Geo. Never heard anything like it; tongue journaled on ball-bearings! I wonder what she said; seemed to be swearing, mainly.
W. (After mumbling Meisterschaft awhile.) Look here, George, this is awful—come to think—this project: we can’t talk this frantic language.
Geo. I know it, Will, and it is awful; but I can’t live without seeing Margaret—I’ve endured it as long as I can. I should die if I tried to hold out longer—and even German is preferable to death.
W. (Hesitatingly.) Well, I don’t know; it’s a matter of opinion.
Geo. (Irritably.) It isn’t a matter of opinion either. German is preferable to death.

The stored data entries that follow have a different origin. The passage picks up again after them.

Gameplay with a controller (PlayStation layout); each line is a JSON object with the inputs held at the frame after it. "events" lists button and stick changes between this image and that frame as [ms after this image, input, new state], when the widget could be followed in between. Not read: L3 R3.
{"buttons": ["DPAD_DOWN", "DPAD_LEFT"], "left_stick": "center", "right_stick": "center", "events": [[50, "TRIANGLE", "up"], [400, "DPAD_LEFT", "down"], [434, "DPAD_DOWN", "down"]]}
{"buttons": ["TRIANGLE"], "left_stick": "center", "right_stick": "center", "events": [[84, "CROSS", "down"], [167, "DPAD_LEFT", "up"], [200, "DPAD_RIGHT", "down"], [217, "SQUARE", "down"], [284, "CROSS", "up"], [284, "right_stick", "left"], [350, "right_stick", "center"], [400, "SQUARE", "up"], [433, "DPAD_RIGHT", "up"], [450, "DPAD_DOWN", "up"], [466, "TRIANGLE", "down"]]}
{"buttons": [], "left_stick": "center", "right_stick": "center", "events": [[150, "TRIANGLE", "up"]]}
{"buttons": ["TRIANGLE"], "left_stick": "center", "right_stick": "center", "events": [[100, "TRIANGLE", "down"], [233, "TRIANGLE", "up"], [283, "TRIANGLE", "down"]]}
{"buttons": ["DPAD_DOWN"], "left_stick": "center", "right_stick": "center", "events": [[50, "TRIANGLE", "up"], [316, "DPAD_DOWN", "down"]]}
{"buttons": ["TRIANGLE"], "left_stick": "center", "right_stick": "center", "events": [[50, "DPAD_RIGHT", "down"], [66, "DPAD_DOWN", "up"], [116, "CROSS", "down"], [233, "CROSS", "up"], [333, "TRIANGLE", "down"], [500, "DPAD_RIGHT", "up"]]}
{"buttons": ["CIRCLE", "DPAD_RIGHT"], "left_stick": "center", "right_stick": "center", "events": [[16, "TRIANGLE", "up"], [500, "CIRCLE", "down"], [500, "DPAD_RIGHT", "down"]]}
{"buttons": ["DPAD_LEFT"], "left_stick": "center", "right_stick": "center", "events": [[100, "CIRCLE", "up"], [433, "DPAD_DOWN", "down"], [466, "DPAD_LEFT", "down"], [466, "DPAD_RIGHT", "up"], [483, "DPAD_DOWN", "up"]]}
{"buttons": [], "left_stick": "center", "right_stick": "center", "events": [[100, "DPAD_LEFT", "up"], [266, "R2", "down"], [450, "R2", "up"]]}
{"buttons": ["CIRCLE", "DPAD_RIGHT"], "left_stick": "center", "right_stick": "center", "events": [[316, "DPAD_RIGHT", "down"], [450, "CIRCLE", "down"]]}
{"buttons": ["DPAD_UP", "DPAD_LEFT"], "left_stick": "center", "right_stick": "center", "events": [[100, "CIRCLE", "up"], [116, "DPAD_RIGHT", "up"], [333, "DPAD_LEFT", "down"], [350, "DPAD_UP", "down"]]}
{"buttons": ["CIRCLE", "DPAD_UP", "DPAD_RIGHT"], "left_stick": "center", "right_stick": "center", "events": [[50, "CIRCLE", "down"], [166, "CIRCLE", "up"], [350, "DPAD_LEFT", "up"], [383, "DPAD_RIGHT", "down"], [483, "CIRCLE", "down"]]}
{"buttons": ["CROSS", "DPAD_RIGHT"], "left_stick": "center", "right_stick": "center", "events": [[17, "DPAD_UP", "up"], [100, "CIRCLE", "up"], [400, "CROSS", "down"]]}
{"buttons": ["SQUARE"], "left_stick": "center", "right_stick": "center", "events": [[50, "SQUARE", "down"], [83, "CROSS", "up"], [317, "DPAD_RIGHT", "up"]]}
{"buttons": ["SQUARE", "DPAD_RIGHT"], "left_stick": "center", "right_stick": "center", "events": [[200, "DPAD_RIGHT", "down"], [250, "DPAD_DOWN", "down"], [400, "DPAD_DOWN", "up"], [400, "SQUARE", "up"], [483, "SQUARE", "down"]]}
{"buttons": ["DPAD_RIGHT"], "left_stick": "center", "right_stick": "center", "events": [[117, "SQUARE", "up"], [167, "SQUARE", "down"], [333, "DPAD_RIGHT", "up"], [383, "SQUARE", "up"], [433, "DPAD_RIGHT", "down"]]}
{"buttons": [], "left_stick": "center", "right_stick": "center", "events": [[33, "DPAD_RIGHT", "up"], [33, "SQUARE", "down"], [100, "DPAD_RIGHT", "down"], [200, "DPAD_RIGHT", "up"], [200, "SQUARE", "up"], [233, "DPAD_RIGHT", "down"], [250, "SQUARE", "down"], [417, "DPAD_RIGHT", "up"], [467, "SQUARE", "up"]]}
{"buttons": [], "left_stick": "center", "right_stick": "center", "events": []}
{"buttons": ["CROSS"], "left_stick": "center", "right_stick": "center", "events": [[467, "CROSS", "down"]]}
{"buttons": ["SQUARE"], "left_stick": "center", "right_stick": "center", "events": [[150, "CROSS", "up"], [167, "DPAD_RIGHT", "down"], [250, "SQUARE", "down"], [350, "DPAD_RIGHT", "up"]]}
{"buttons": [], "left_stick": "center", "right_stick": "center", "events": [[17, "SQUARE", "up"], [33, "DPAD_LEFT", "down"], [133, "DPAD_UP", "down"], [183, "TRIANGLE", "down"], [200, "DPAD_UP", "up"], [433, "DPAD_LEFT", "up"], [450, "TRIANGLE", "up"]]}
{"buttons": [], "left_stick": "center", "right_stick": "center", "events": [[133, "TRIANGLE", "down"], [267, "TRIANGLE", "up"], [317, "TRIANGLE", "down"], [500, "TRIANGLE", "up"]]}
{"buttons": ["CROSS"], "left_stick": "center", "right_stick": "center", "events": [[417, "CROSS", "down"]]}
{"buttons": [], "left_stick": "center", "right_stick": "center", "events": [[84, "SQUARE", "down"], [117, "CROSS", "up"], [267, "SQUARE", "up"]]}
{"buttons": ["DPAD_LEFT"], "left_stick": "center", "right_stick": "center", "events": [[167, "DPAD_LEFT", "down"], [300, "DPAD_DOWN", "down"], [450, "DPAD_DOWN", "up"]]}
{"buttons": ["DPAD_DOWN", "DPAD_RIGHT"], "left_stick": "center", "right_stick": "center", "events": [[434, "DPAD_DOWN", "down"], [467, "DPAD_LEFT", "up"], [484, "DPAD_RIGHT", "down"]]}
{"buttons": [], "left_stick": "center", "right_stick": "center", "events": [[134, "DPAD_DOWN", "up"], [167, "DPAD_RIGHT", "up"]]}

W. (Reflectively.) Well, I don’t know—the problem is so sudden—but I think you may be right: some kinds of death. It is more than likely that a slow, lingering—well, now, there in Canada in the early times a couple of centuries ago, the Indians would take a missionary and skin him, and get some hot ashes and boiling water and one thing and another, and by and by, that missionary—well, yes, I can see that, by and by, talking German could be a pleasant change for him.
Geo. Why, of course. Das versteht sich; but you have to always think a thing out, or you’re not satisfied. But let’s not go to bothering about thinking out this present business; we’re here, we’re in for it; you are as moribund to see Annie as I am to see Margaret; you know the terms: we’ve got to speak German. Now stop your mooning and get at your Meisterschaft; we’ve got nothing else in the world.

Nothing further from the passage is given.